Re: [PATCH 02/19] riscv: cpufeature: Fix thead vector hwcap removal

From: Charlie Jenkins
Date: Fri Apr 12 2024 - 16:34:57 EST


On Fri, Apr 12, 2024 at 08:26:12PM +0100, Conor Dooley wrote:
> On Fri, Apr 12, 2024 at 11:46:21AM -0700, Charlie Jenkins wrote:
> > On Fri, Apr 12, 2024 at 07:38:04PM +0100, Conor Dooley wrote:
> > > On Fri, Apr 12, 2024 at 10:04:17AM -0700, Evan Green wrote:
> > > > On Fri, Apr 12, 2024 at 3:26 AM Conor Dooley <conor.dooley@xxxxxxxxxxxxx> wrote:
> > > > >
> > > > > On Thu, Apr 11, 2024 at 09:11:08PM -0700, Charlie Jenkins wrote:
> > > > > > The riscv_cpuinfo struct that contains mvendorid and marchid is not
> > > > > > populated until all harts are booted which happens after the DT parsing.
> > > > > > Use the vendorid/archid values from the DT if available or assume all
> > > > > > harts have the same values as the boot hart as a fallback.
> > > > > >
> > > > > > Fixes: d82f32202e0d ("RISC-V: Ignore V from the riscv,isa DT property on older T-Head CPUs")
> > > > >
> > > > > If this is our only use case for getting the mvendorid/marchid stuff
> > > > > from dt, then I don't think we should add it. None of the devicetrees
> > > > > that the commit you're fixing here addresses will have these properties
> > > > > and if they did have them, they'd then also be new enough to hopefully
> > > > > not have "v" either - the issue is they're using whatever crap the
> > > > > vendor shipped.
> > > > > If we're gonna get the information from DT, we already have something
> > > > > that we can look at to perform the disable as the cpu compatibles give
> > > > > us enough information to make the decision.
> > > > >
> > > > > I also think that we could just cache the boot CPU's marchid/mvendorid,
> > > > > since we already have to look at it in riscv_fill_cpu_mfr_info(), avoid
> > > > > repeating these ecalls on all systems.
> > > > >
> > > > > Perhaps for now we could just look at the boot CPU alone? To my
> > > > > knowledge the systems that this targets all have homogeneous
> > > > > marchid/mvendorid values of 0x0.
> > > >
> > > > It's possible I'm misinterpreting, but is the suggestion to apply the
> > > > marchid/mvendorid we find on the boot CPU and assume it's the same on
> > > > all other CPUs? Since we're reporting the marchid/mvendorid/mimpid to
> > > > usermode in a per-hart way, it would be better IMO if we really do
> > > > query marchid/mvendorid/mimpid on each hart.
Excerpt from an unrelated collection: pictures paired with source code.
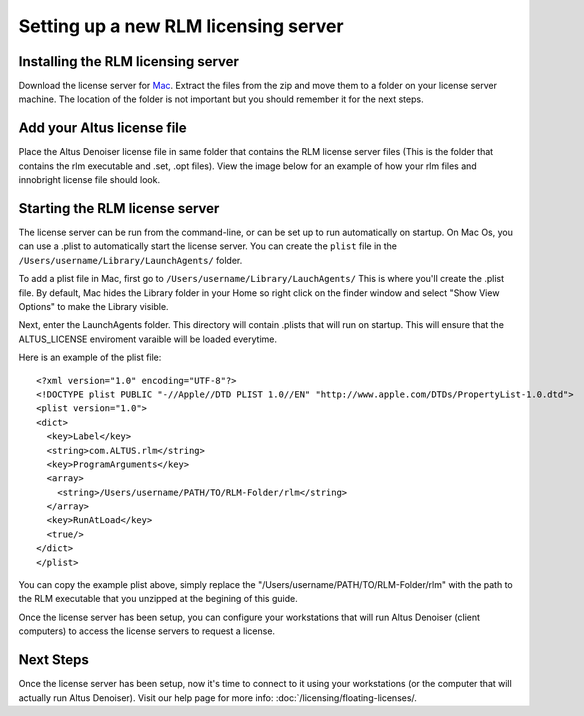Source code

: Setting up a new RLM licensing server
-------------------------------------

Installing the RLM licensing server
###################################

Download the license server for `Mac`__. Extract the files from the zip and move them to a folder on your license server machine. The location of the folder is not important but you should remember it for the next steps.

__ http://shop.innobright.com/wp-content/uploads/2018/05/RLM-12.1-Mac-Licensing-Package.zip
 


Add your Altus license file
###########################

Place the Altus Denoiser license file in same folder that contains the RLM license server files (This is the folder that contains the rlm executable and .set, .opt files).  View the image below for an example of how your rlm files and innobright license file should look.

.. image:: ./licensing/rlmterminal.jpg
   :scale: 80 %
   :align: center


Starting the RLM license server
###############################

The license server can be run from the command-line, or can be set up to run automatically on startup.  On Mac Os, you can use a .plist to automatically start the license server.  You can create the ``plist`` file in the ``/Users/username/Library/LaunchAgents/`` folder.

To add a plist file in Mac, first go to ``/Users/username/Library/LauchAgents/``  This is where you'll create the .plist file.  By default, Mac hides the Library folder in your Home so right click on the finder window and select "Show View Options" to make the Library visible. 

.. image:: ./licensing/mac_step_1.png
   :scale: 80 %
   :align: center

Next, enter the LaunchAgents folder.  This directory will contain .plists that will run on startup.  This will ensure that the ALTUS_LICENSE enviroment varaible will be loaded everytime.

.. image:: ./licensing/mac_step_2.png
   :scale: 60 %
   :align: center

Here is an example of the plist file::

    <?xml version="1.0" encoding="UTF-8"?>
    <!DOCTYPE plist PUBLIC "-//Apple//DTD PLIST 1.0//EN" "http://www.apple.com/DTDs/PropertyList-1.0.dtd">
    <plist version="1.0">
    <dict>
      <key>Label</key>
      <string>com.ALTUS.rlm</string>
      <key>ProgramArguments</key>
      <array>
        <string>/Users/username/PATH/TO/RLM-Folder/rlm</string>
      </array>
      <key>RunAtLoad</key>
      <true/>
    </dict>
    </plist>

.. image:: ./licensing/rlm_daemon.jpg
   :scale: 80 %
   :align: center


You can copy the example plist above, simply replace the "/Users/username/PATH/TO/RLM-Folder/rlm" with the path to the RLM executable that you unzipped at the begining of this guide.

Once the license server has been setup, you can configure your workstations that will run Altus Denoiser (client computers) to access the license servers to request a license.

Next Steps
##########

Once the license server has been setup, now it's time to connect to it using your workstations (or the computer that will actually run Altus Denoiser).  Visit our help page for more info: :doc:`/licensing/floating-licenses/.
The problem with applying
> > > > the boot CPU's value everywhere is if we're ever wrong in the future
> > > > (ie that assumption doesn't hold on some machine), we'll only find out
> > > > about it after the fact. Since we reported the wrong information to
> > > > usermode via hwprobe, it'll be an ugly userspace ABI issue to clean
> > > > up.
> > >
> > > You're misinterpreting, we do get the values on all individually as
> > > they're brought online. This is only used by the code that throws a bone
> > > to people with crappy vendor dtbs that put "v" in riscv,isa when they
> > > support the unratified version.
> >
> > Not quite,
>
> Remember that this patch stands in isolation and the justification given
> in your commit message does not mention anything other than fixing my
> broken patch.

Fixing the patch in the simplest sense would be to eagerly get the
mvendorid/marchid without using the cached version. But this assumes
that all harts have the same mvendorid/marchid. This is not something
that I am strongly attached to. If it truly is detrimental to Linux to
allow a user a way to specify different vendorids for different harts
then I will remove that code.

- Charlie

>
> > the alternatives are patched before the other cpus are
> > booted, so the alternatives will have false positives resulting in
> > broken kernels.
>
> Over-eagerly disabling vector isn't going to break any kernels and
> really should not break a behaving userspace either.
> Under-eagerly disabling it (in a way that this approach could solve) is
> only going to happen on a system where the boot hart has non-zero values
> and claims support for v but a non-boot hart has zero values and
> claims support for v but actually doesn't implement the ratified version.
> If the boot hart doesn't support v, then we currently disable the
> extension as only homogeneous stuff is supported by Linux. If the boot
> hart claims support for "v" but doesn't actually implement the ratified
> version neither the intent of my original patch nor this fix for it are
> going to help avoid a broken kernel.
>
> I think we do have a problem if the boot cpu having some erratum leads
> to the kernel being patched in a way that does not work for the other
> CPUs on the system, but I don't think this series addresses that sort of
> issue at all as you'd be adding code to the pi section if you were fixing
> it. I also don't think we should be making pre-emptive changes to the
> errata patching code either to solve that sort of problem, until an SoC
> shows up where things don't work.
> Cheers,
> Conor.